Raw data:
# # # # #

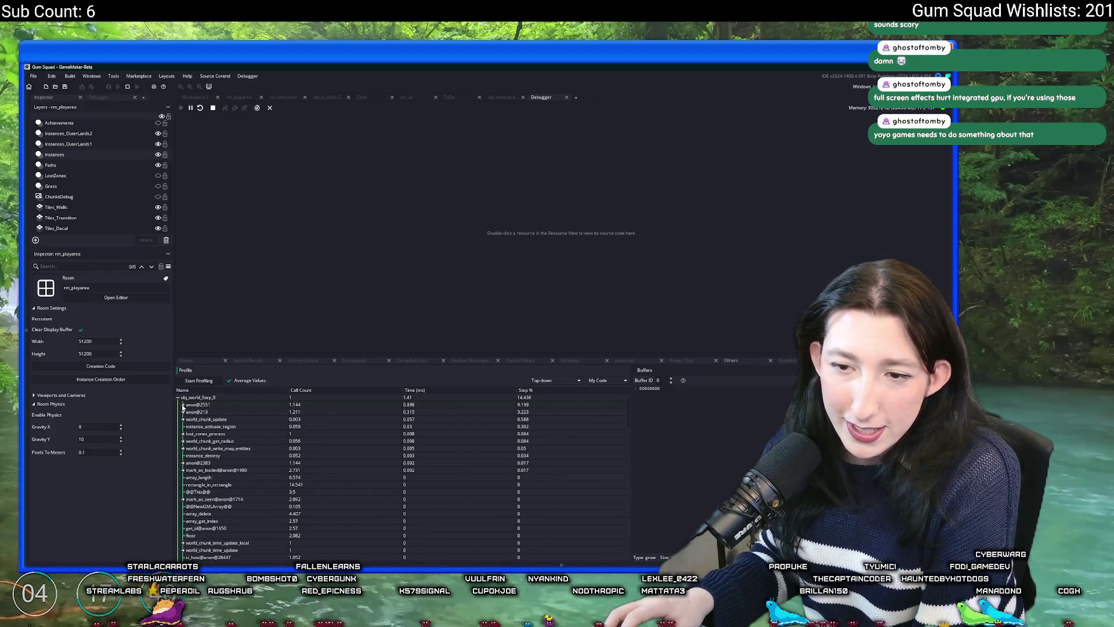
{"action": "left_click", "coordinate": [184, 412]}
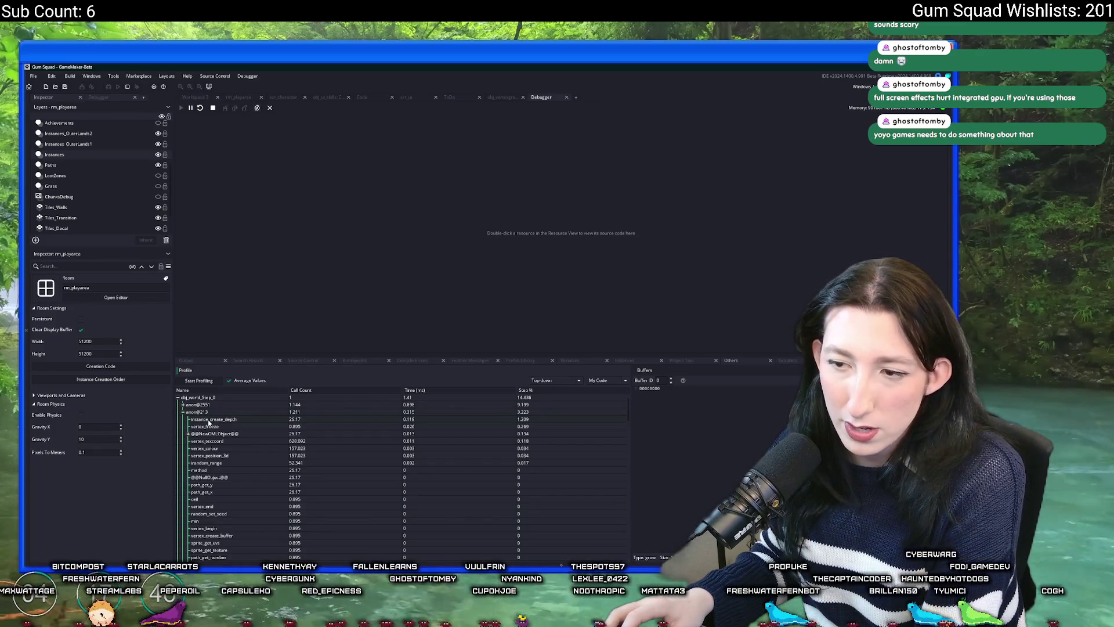
{"action": "left_click", "coordinate": [184, 411]}
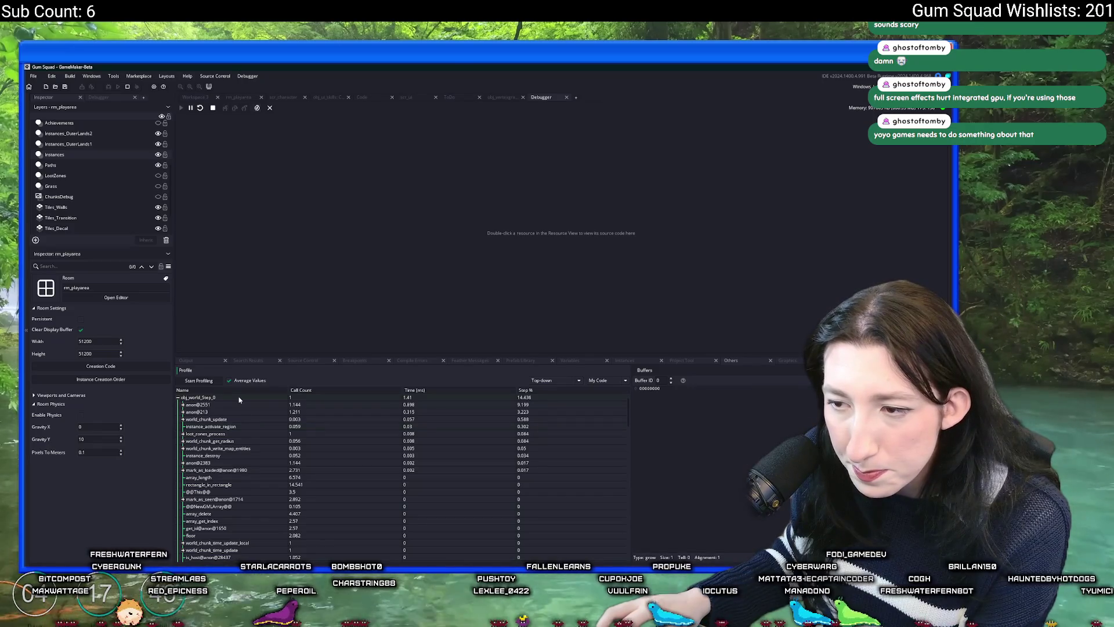
Check obj_enemy_glummer_Step_1's child calls, then switch to Workspace 3 showing obj_player
{"action": "left_click", "coordinate": [177, 398]}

# # # # #

What this task involves:
Repeat the material verbatim. Do not carry over any picture.

Task answer:
{"action": "left_click", "coordinate": [184, 412]}
{"action": "left_click", "coordinate": [184, 411]}
Check obj_enemy_glummer_Step_1's child calls, then switch to Workspace 3 showing obj_player
{"action": "left_click", "coordinate": [177, 398]}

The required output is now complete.